• Available data:
╭──

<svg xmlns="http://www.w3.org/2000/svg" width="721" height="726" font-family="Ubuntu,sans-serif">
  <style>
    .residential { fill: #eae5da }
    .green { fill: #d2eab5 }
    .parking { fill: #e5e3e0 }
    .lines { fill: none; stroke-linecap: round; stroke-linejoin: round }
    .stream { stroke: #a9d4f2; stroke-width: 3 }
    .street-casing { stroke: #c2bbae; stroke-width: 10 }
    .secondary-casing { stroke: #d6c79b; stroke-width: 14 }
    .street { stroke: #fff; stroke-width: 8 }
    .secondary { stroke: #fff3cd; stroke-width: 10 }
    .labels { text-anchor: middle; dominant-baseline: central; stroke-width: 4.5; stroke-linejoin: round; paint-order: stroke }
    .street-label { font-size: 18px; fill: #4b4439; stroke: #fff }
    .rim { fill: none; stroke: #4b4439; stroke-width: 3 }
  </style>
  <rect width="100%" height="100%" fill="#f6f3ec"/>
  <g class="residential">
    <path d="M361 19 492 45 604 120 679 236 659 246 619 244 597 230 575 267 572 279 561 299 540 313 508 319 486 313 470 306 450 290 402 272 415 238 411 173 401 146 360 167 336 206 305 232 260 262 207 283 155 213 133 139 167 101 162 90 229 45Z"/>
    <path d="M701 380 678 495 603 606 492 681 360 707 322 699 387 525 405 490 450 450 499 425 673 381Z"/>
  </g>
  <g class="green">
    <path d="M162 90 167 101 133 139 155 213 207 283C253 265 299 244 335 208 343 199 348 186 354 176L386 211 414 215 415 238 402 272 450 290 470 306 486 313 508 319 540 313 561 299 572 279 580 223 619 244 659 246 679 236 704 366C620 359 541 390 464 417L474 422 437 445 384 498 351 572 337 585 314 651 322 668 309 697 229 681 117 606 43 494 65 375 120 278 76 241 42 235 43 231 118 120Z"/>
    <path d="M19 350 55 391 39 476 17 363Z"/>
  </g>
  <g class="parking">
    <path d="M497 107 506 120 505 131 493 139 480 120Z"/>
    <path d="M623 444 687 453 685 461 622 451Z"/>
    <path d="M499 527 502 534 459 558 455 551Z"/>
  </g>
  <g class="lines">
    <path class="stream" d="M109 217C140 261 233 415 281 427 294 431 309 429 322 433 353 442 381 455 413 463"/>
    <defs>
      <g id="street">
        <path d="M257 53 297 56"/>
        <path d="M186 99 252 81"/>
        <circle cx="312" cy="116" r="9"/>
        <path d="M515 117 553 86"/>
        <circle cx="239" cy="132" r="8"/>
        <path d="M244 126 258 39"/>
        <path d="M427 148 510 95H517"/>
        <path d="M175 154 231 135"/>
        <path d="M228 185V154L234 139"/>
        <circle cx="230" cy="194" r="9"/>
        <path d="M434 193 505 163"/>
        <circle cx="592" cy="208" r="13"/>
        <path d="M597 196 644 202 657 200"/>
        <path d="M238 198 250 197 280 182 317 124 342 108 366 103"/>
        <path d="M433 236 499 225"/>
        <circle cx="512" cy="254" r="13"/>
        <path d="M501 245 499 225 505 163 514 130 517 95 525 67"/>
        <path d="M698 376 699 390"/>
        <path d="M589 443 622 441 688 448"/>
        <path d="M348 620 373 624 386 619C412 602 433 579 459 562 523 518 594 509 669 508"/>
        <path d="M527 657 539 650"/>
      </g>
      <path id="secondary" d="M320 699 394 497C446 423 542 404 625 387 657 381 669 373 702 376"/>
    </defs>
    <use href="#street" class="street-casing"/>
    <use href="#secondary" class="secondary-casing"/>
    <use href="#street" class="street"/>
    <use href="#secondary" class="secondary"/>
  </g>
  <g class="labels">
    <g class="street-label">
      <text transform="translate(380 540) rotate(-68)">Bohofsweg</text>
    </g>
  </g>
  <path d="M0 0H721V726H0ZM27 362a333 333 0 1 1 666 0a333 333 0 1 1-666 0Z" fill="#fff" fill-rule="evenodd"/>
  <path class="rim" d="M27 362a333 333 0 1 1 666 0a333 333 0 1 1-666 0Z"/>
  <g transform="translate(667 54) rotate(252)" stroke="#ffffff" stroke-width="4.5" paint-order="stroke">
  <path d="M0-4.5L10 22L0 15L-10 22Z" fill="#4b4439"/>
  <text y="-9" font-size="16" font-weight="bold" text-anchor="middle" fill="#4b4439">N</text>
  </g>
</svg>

╰──

• About this exercise: Transcribe the material in full, exactly as it is given.

• Response to this task:
<svg xmlns="http://www.w3.org/2000/svg" width="721" height="726" font-family="Ubuntu,sans-serif">
  <style>
    .residential { fill: #eae5da }
    .green { fill: #d2eab5 }
    .parking { fill: #e5e3e0 }
    .lines { fill: none; stroke-linecap: round; stroke-linejoin: round }
    .stream { stroke: #a9d4f2; stroke-width: 3 }
    .street-casing { stroke: #c2bbae; stroke-width: 10 }
    .secondary-casing { stroke: #d6c79b; stroke-width: 14 }
    .street { stroke: #fff; stroke-width: 8 }
    .secondary { stroke: #fff3cd; stroke-width: 10 }
    .labels { text-anchor: middle; dominant-baseline: central; stroke-width: 4.5; stroke-linejoin: round; paint-order: stroke }
    .street-label { font-size: 18px; fill: #4b4439; stroke: #fff }
    .rim { fill: none; stroke: #4b4439; stroke-width: 3 }
  </style>
  <rect width="100%" height="100%" fill="#f6f3ec"/>
  <g class="residential">
    <path d="M361 19 492 45 604 120 679 236 659 246 619 244 597 230 575 267 572 279 561 299 540 313 508 319 486 313 470 306 450 290 402 272 415 238 411 173 401 146 360 167 336 206 305 232 260 262 207 283 155 213 133 139 167 101 162 90 229 45Z"/>
    <path d="M701 380 678 495 603 606 492 681 360 707 322 699 387 525 405 490 450 450 499 425 673 381Z"/>
  </g>
  <g class="green">
    <path d="M162 90 167 101 133 139 155 213 207 283C253 265 299 244 335 208 343 199 348 186 354 176L386 211 414 215 415 238 402 272 450 290 470 306 486 313 508 319 540 313 561 299 572 279 580 223 619 244 659 246 679 236 704 366C620 359 541 390 464 417L474 422 437 445 384 498 351 572 337 585 314 651 322 668 309 697 229 681 117 606 43 494 65 375 120 278 76 241 42 235 43 231 118 120Z"/>
    <path d="M19 350 55 391 39 476 17 363Z"/>
  </g>
  <g class="parking">
    <path d="M497 107 506 120 505 131 493 139 480 120Z"/>
    <path d="M623 444 687 453 685 461 622 451Z"/>
    <path d="M499 527 502 534 459 558 455 551Z"/>
  </g>
  <g class="lines">
    <path class="stream" d="M109 217C140 261 233 415 281 427 294 431 309 429 322 433 353 442 381 455 413 463"/>
    <defs>
      <g id="street">
        <path d="M257 53 297 56"/>
        <path d="M186 99 252 81"/>
        <circle cx="312" cy="116" r="9"/>
        <path d="M515 117 553 86"/>
        <circle cx="239" cy="132" r="8"/>
        <path d="M244 126 258 39"/>
        <path d="M427 148 510 95H517"/>
        <path d="M175 154 231 135"/>
        <path d="M228 185V154L234 139"/>
        <circle cx="230" cy="194" r="9"/>
        <path d="M434 193 505 163"/>
        <circle cx="592" cy="208" r="13"/>
        <path d="M597 196 644 202 657 200"/>
        <path d="M238 198 250 197 280 182 317 124 342 108 366 103"/>
        <path d="M433 236 499 225"/>
        <circle cx="512" cy="254" r="13"/>
        <path d="M501 245 499 225 505 163 514 130 517 95 525 67"/>
        <path d="M698 376 699 390"/>
        <path d="M589 443 622 441 688 448"/>
        <path d="M348 620 373 624 386 619C412 602 433 579 459 562 523 518 594 509 669 508"/>
        <path d="M527 657 539 650"/>
      </g>
      <path id="secondary" d="M320 699 394 497C446 423 542 404 625 387 657 381 669 373 702 376"/>
    </defs>
    <use href="#street" class="street-casing"/>
    <use href="#secondary" class="secondary-casing"/>
    <use href="#street" class="street"/>
    <use href="#secondary" class="secondary"/>
  </g>
  <g class="labels">
    <g class="street-label">
      <text transform="translate(380 540) rotate(-68)">Bohofsweg</text>
    </g>
  </g>
  <path d="M0 0H721V726H0ZM27 362a333 333 0 1 1 666 0a333 333 0 1 1-666 0Z" fill="#fff" fill-rule="evenodd"/>
  <path class="rim" d="M27 362a333 333 0 1 1 666 0a333 333 0 1 1-666 0Z"/>
  <g transform="translate(667 54) rotate(252)" stroke="#ffffff" stroke-width="4.5" paint-order="stroke">
  <path d="M0-4.5L10 22L0 15L-10 22Z" fill="#4b4439"/>
  <text y="-9" font-size="16" font-weight="bold" text-anchor="middle" fill="#4b4439">N</text>
  </g>
</svg>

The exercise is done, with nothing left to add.